RAW DATA
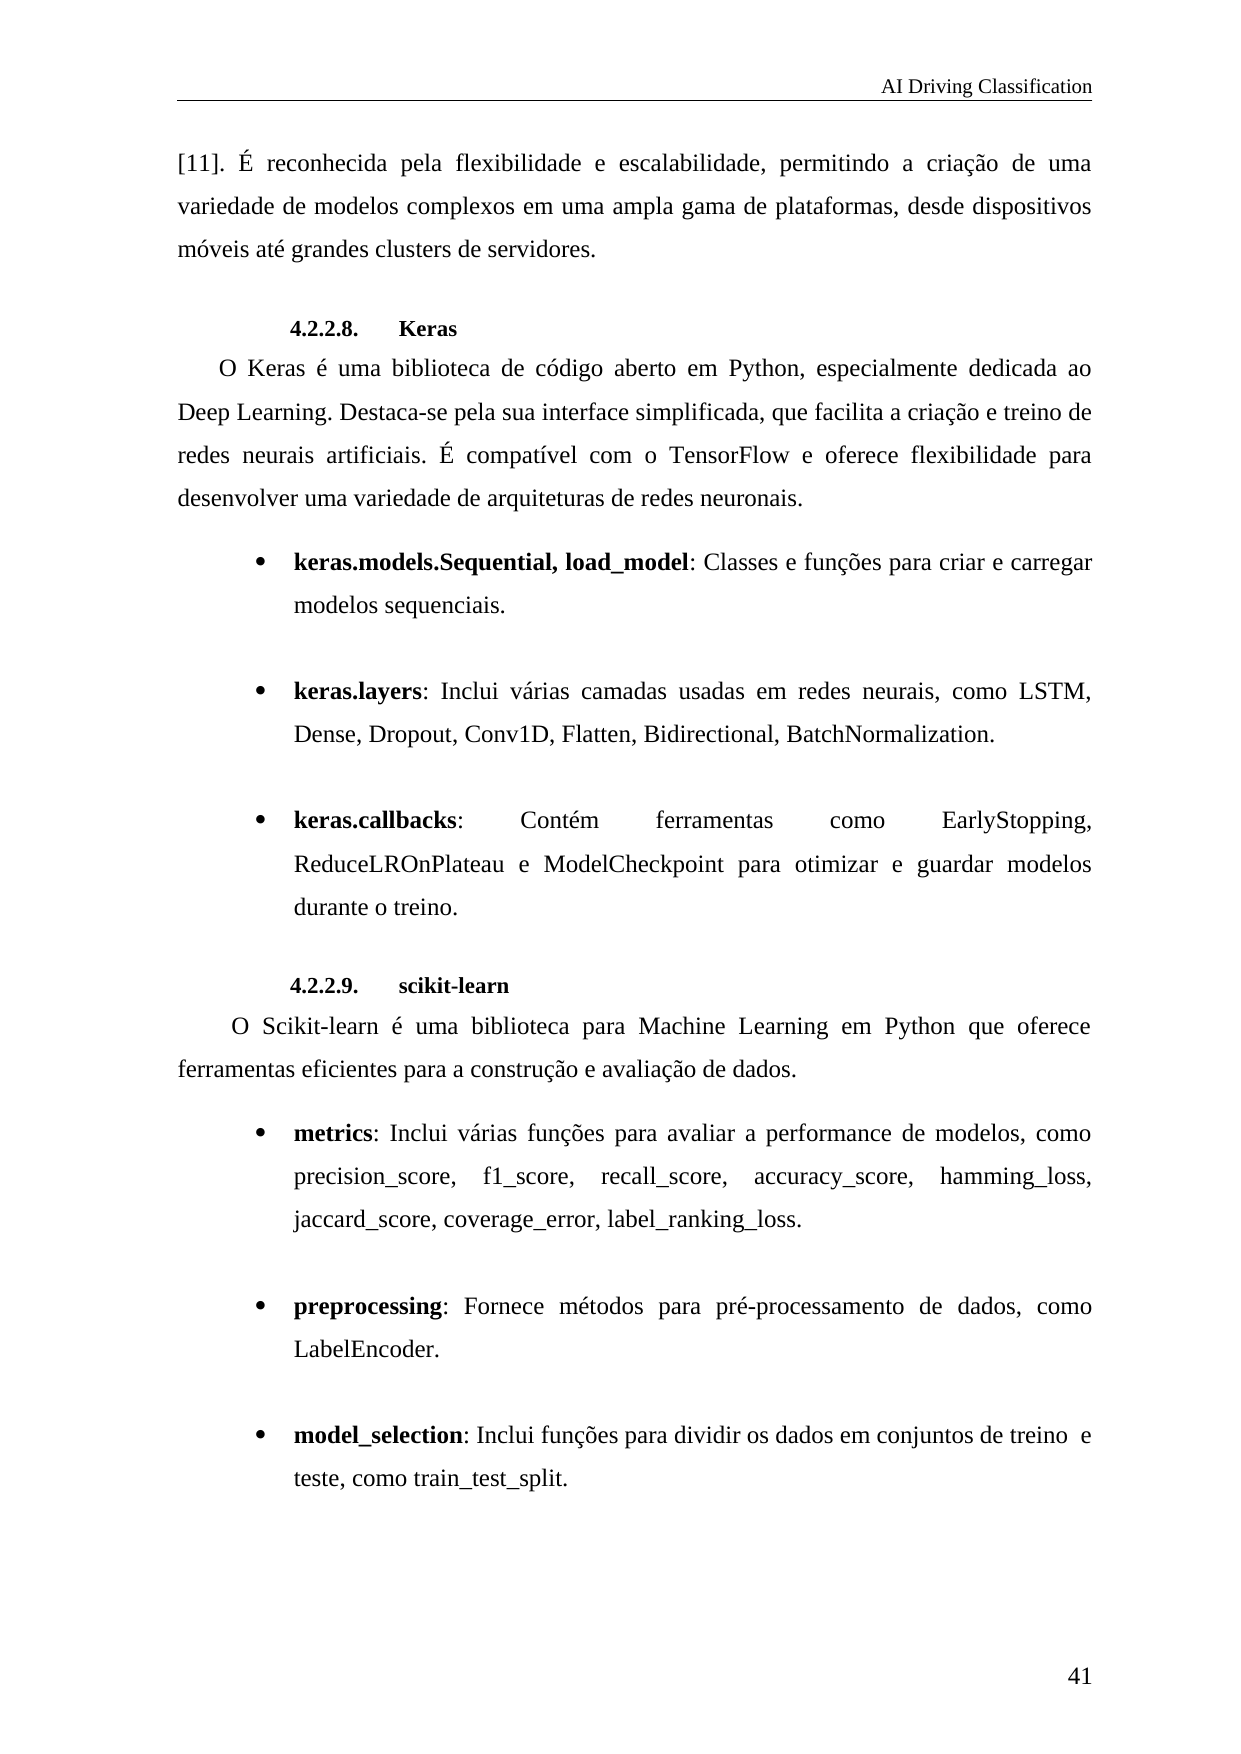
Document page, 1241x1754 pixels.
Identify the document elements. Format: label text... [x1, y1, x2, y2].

list keras.layers: Inclui várias camadas usadas em redes neurais, como LSTM, Dense, Dropout, Conv1D, Flatten, Bidirectional, BatchNormalization. [256, 676, 1092, 748]
list preprocessing: Fornece métodos para pré-processamento de dados, como LabelEncoder. [256, 1291, 1092, 1363]
list keras.models.Sequential, load_model: Classes e funções para criar e carregar modelos sequenciais. [256, 547, 1092, 619]
text O Scikit-learn é uma biblioteca para Machine Learning em Python que oferece ferramentas eficientes para a construção e avaliação de dados. [177, 1011, 1092, 1083]
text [177, 148, 1092, 263]
list keras.callbacks: Contém ferramentas como EarlyStopping, ReduceLROnPlateau e ModelCheckpoint para otimizar e guardar modelos durante o treino. [256, 806, 1092, 921]
list metrics: Inclui várias funções para avaliar a performance de modelos, como precision_score, f1_score, recall_score, accuracy_score, hamming_loss, jaccard_score, coverage_error, label_ranking_loss. [256, 1118, 1092, 1233]
text O Keras é uma biblioteca de código aberto em Python, especialmente dedicada ao Deep Learning. Destaca-se pela sua interface simplificada, que facilita a criação e treino de redes neurais artificiais. É compatível com o TensorFlow e oferece flexibilidade para desenvolver uma variedade de arquiteturas de redes neuronais. [177, 353, 1092, 512]
subtitle Keras [290, 314, 1092, 341]
list model_selection: Inclui funções para dividir os dados em conjuntos de treino e teste, como train_test_split. [256, 1420, 1092, 1492]
subtitle scikit-learn [290, 972, 1092, 999]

PROBLEM DETAILS
Each line of the listing that contains the word "Inclui" must be copied.

ANSWER SECTION
list keras.layers: Inclui várias camadas usadas em redes neurais, como LSTM, Dense, Dropout, Conv1D, Flatten, Bidirectional, BatchNormalization. [256, 676, 1092, 748]
list metrics: Inclui várias funções para avaliar a performance de modelos, como precision_score, f1_score, recall_score, accuracy_score, hamming_loss, jaccard_score, coverage_error, label_ranking_loss. [256, 1118, 1092, 1233]
list model_selection: Inclui funções para dividir os dados em conjuntos de treino e teste, como train_test_split. [256, 1420, 1092, 1492]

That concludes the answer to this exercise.